As the Beersheba experiment and similar, if less ambitious, efforts at the undergraduate level in the United States have clearly demonstrated, the prevailing ideology of merit that continues to guard access to much graduate and professional study isn’t set in stone by some intangible higher power. In fact, graduate and professional schools could overturn their test-score-laden admissions models even while enhancing academic quality, despite the dire warnings of conservative critics that placing less emphasis on standardized tests will lead to the ruination of our great universities. What’s more, institutions such as Bates College, the University of Texas, and others have retooled their merit-based-admissions systems by placing less emphasis on standardized tests -- either from ethical imperative or legal mandate -- and happily discovered they can still meet their goals for ethnic and socioeconomic diversity, as well.
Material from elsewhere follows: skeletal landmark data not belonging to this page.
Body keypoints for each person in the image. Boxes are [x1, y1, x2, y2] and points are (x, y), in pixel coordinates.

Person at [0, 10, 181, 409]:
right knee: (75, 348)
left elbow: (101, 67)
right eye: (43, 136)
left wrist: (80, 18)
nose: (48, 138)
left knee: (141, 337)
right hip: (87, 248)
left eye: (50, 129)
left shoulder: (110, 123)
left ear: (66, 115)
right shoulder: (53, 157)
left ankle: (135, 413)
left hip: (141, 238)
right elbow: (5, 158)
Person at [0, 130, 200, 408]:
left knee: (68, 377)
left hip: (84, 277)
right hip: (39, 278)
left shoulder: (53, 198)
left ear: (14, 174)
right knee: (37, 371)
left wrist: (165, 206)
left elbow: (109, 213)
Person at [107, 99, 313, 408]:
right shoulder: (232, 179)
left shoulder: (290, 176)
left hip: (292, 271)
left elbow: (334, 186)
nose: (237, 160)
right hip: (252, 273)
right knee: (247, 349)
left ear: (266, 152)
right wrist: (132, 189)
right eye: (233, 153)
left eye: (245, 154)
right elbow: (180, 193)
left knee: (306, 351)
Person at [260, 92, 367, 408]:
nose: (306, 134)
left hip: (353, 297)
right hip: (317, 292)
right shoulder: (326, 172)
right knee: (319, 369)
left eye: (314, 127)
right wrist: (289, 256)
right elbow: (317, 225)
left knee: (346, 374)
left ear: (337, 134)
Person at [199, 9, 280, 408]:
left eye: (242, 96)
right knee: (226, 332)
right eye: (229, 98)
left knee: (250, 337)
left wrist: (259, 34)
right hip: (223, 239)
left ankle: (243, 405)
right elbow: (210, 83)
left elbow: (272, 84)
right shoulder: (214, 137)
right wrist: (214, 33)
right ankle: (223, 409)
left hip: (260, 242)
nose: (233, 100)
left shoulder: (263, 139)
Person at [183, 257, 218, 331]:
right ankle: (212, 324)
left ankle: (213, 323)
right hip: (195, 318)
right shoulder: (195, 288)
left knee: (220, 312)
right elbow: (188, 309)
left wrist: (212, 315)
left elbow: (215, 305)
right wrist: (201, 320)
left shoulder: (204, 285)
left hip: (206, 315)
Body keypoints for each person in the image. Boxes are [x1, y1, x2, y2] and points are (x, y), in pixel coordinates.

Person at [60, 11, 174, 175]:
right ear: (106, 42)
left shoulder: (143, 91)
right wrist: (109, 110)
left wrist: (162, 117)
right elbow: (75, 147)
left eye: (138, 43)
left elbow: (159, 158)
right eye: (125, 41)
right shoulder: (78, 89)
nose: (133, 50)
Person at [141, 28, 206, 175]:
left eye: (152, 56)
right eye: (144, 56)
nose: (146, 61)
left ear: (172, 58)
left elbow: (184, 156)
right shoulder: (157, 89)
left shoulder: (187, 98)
Atkinson tapped into a larger and more generous spirit of how merit should be defined than the prevailing norms of the past 75 years when he said: “The strength of American society has been its belief that actual achievement should be what matters most.” Whether a high-school junior hopes to be the first in her family to attend college or whether her ambition is to study law after she graduates, let’s judge her not on abstract tests of mental agility but on her actual accomplishments on endeavors of substance.
Peter Sacks is the author of Standardized Minds: The High Price of America’s Testing Culture and What We Can Do to Change It (Perseus, 2000).